Guest post by Annedore Friedrich, JGU Mainz
The Alpen-Adria University (AAU) of Klagenfurt recently hosted the fifteenth annual conference of the International Society of Book Studies (Internationale Buchwissenschaftliche Gesellschaft [IBG]), organized by Ao. Univ.-Prof. Dr. Arno Rußegger from the department of German language and literature studies at the AAU. In Klagenfurt, a new research focus on literature for children and young people has been developed. In this research area, the picture book with its central position in children’s culture plays a decisive role. Thus, these books for very young children were the topic of this interdisciplinary conference, which dealt with the intermediality and interactivity of the medium.
Tobias Kurwinkel (Bremen) opened the conference with a demonstration of the visual hybridization of picture books in new media formats. This transformation from storybook to other media (Jens Thiele used the term “dissolution of boundaries”, German “Entgrenzung”) has led to a blending of forms, categories and genres. Amongst others, Kurwinkel cited Spike Jonze’s film adaptation of Maurice Sendak’s famous Where the Wild Things Are as an example of media change. In summary, he considered today’s storybooks as a medium to observe the dissolution of boundaries and called upon the audience to focus on the media combination of picture books in future research.

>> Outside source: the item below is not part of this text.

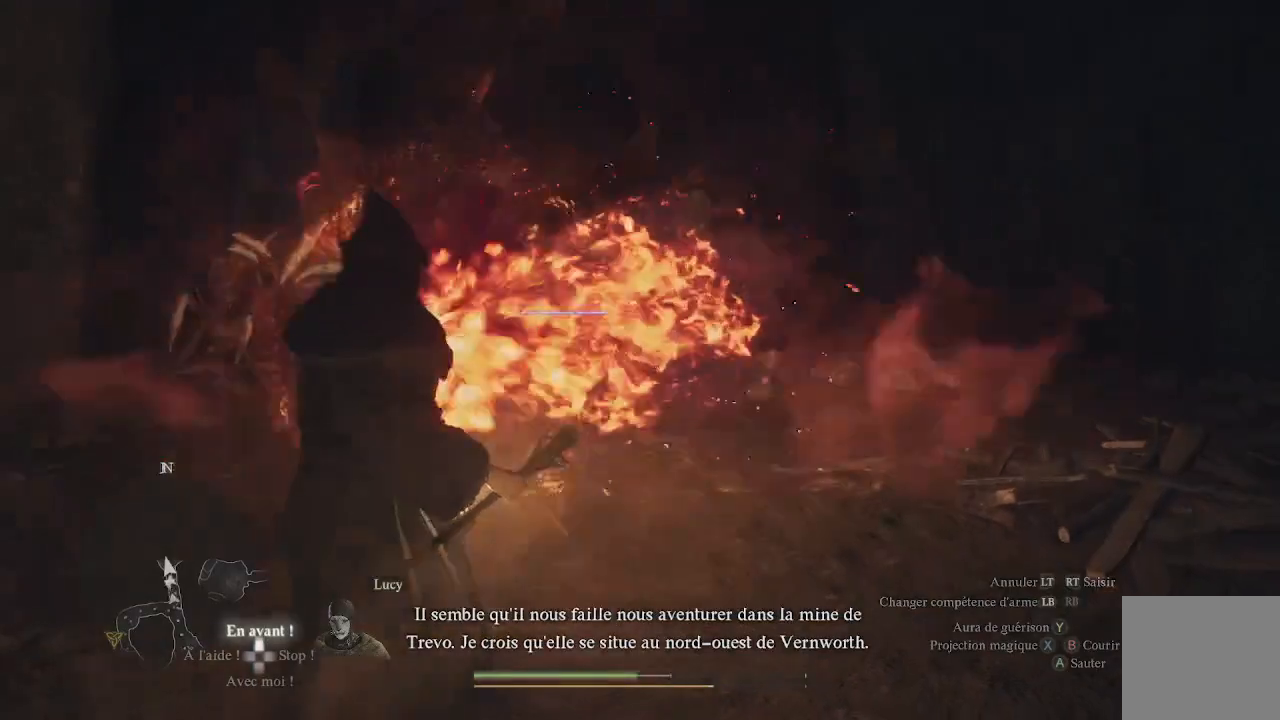
{"buttons": [], "left_stick": "up", "right_stick": "center", "events": []}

Transition phenomena from analog to digital media formats were also the subject of Michael Ritter‘s (Bielefeld/Halle-Wittenberg) paper. He focused on recent picture book apps and discussed how technologically founded traditions of “paper thinking” are taken on by new media formats. In this context, he criticized the fact these book apps for young children don’t yet capitalize on the possibilities of new media, because they still are oriented towards the printed book. As an example, Ritter referred to the app’s animation of a book’s turning pages and folding edges. From this interplay between paper-based and screen-based book and lettering culture, he deduced that Thiele’s definition of picture books (namely that they are identifiable by their material: paper) is antiquated today.

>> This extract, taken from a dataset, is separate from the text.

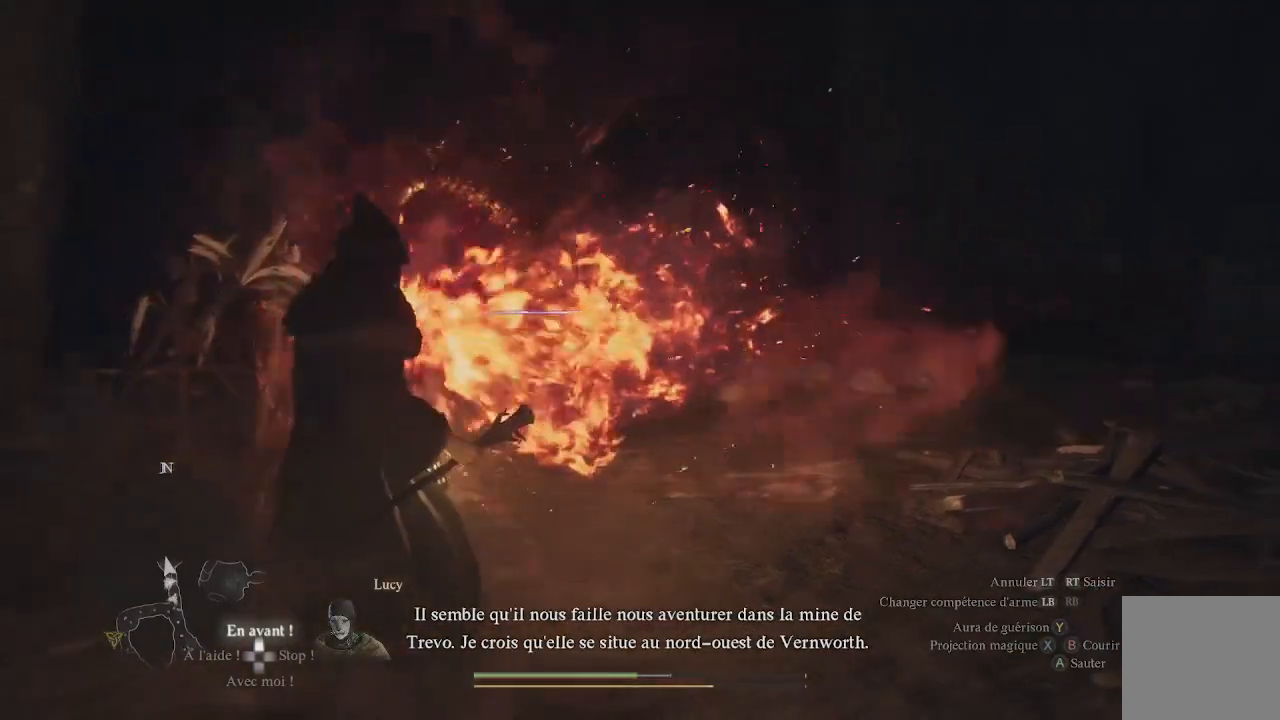
{"buttons": [], "left_stick": "up", "right_stick": "center", "events": []}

Margarete Erber-Groiß (Vienna) followed up on the topic with her talk about her picture book cinema project. She introduced the concept of wienXtra-cinemagic, using picture books as a stepping stone for a movie experience for the very young. Since 1999, her company in Vienna has offered cinema performances of selected storybooks for nurseries and families. The program is presented live with a narrator and a musician in the cinema, so that the children ages three to seven can experience a special media performance. By now, forty books have been adapted; the images are shown as a slideshow – and the narration/music accompanies the slideshow. Erber-Groiß emphasized that children need time to look closely and discover details in the pictures on the big screen instead of having to navigate hectic cuts and overcharged moving content.
In the evening, delegates were invited to Silke Rabus’ (Vienna) address/lecture on the occasion of the exhibition “The Element of Time in Picture Books” at the Alpen-Adria-Gallery Klagenfurt, which featured illustrations by Quint Buchholz, Willy Puchner and Lisbeth Zwerger. In an animated talk with many examples, Rabus demonstrated vividly how time is illustrated in the oeuvre of these three successful illustrators.

The evening lecture took place in the Alpen-Adria-Gallery. Copyright: Magdalena Waldner und Tonie Waldner, AAU Klagenfurt
The next conference day started with a section about special forms or related genres of picture books. Wolfgang Reichmann (Klagenfurt) spoke about Graphic Novels. The term has been applied to a special type of comic strips for adults. But the simple distinction between allegedly trivial comics for children and a high literary graphic novel for adults is – according to Reichmann – problematic, because there is a smooth transition between comics, graphic novel, picture story and picture book. Based on this conceptual indecisiveness, he declared the graphic novel an art form, which is characterized by its experimental transgression of conventions in form and content, by its conflicting target audiences, genres, categories and media.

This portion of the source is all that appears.